A Indústria Cultural
As obras de arte, cada vez mais submetidas às regras do mercado capitalista e à ideologia cultural, são como que uma espécie de mercadoria, reproduzidas em série para o consumo generalizado das massas.
Apesar dos objectos de arte existirem para serem expostos, contemplados, tornam-se algo para ser consumido, de acordo com o controlo económico e ideológico das empresas de produção artística.
A indústria cultural impede a formação de indivíduos autónomos e independentes, capazes de pensar por si próprios, de julgar e de decidir de modo consciente. O consumidor contenta-se com aquilo que a indústria cultural lhe dá. Esta organiza-se para que o consumidor compreenda a sua condição de simples consumidor. É a indústria cultural que instaura a dominação natural e ideológica. Esta caracteriza-se pela ânsia de progresso técnico e científico, tão bem controlado pela indústria cultural.
Já na década de 30, Benjamin deixa claro que nem tudo está bem relativamente ao progresso da indústria. O objectivo do mercado é produzir e principalmente vender, sendo capaz de levar ao extremo a reprodutibilidade técnica das imagens. A técnica moderna apontava para uma arriscada apropriação estética da política. Por sua vez a arte deveria dar uma resposta política. Benjamin tinha esperança de que a fotografia e o cinema se inseriam nessa resposta. Viu nos movimentos vanguardistas nomeadamente no dadaísmo, no cubismo, no futurismo e no surrealismo, um plano opcional para transformar, por processos e por efeitos paralelos aos da técnica, não apenas a produção e a recepção da obra, mas também o gesto artístico, transformando-o em choque. O autor refere esta tentativa como o assegurar uma distracção imensa, colocando a obra de arte no centro de um escândalo público. Só a efectiva penetração da técnica na obra, como no cinema, provocava o verdadeiro choque. Mas, a vanguarda demonstrou-se insuficiente para resolver a penetração da realidade com aparelhagem. Segundo Benjamin, a recepção táctil ordena uma necessidade de adaptação a novas tarefas expostas pelo aparelho de recepção do homem. Estas não têm solução através de meios visuais. Através dos afectos, o homem alcança aquilo que o autor designa por recepção de diversão que permitia fazer coincidir, com no cinema, as atitudes críticas e de fruição.

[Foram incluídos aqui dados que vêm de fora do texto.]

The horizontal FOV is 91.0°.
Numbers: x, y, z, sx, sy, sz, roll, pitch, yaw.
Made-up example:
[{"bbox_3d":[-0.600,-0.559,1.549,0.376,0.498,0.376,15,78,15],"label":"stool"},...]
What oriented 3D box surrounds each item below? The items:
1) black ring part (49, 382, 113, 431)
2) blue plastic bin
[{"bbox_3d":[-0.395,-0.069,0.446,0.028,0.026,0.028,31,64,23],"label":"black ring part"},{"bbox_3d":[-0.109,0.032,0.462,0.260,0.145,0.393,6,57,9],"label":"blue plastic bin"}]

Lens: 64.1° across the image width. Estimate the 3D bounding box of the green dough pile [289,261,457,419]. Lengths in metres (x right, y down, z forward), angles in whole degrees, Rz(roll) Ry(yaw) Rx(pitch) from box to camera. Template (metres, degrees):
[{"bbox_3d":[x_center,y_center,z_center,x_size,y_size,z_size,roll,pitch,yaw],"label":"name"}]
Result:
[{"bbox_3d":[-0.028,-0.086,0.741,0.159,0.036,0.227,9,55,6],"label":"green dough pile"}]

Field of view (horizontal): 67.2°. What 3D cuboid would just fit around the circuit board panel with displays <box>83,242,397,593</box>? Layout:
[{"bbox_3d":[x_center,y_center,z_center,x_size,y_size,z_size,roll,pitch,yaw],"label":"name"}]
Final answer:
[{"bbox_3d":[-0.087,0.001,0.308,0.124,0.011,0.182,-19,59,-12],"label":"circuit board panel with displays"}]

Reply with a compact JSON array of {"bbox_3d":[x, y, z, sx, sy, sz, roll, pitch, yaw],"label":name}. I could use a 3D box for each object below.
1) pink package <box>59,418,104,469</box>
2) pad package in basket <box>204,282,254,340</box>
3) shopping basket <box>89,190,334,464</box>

A arte deixa de ter um reconhecimento tradicional de contemplação, e na perspectiva de Benjamin, passa a ser uma espécie de jogo de comportamento social. O homem era transformado numa espécie de examinador distraído. Via aquilo que lhe era proporcionado pelo cinema e pela fotografia, mas limitava-se somente a ver.
Embora o autor se contente com o facto da aceitação das massas em relação ao cinema e à fotografia, vê um indício de crise nas pretensões que a pintura revela para alterar, como o cinema e a fotografia. Também a pintura modifica as suas condições de recepção e, da mesma forma, dirige-se às massas. O lugar da pintura seria, na sua essência, o de um aqui e um agora, algo que não é compatível com a reprodutibilidade técnica e a apropriação pela massa. Deste modo, a posição do pintor estaria destinada a um vazio irrevogável.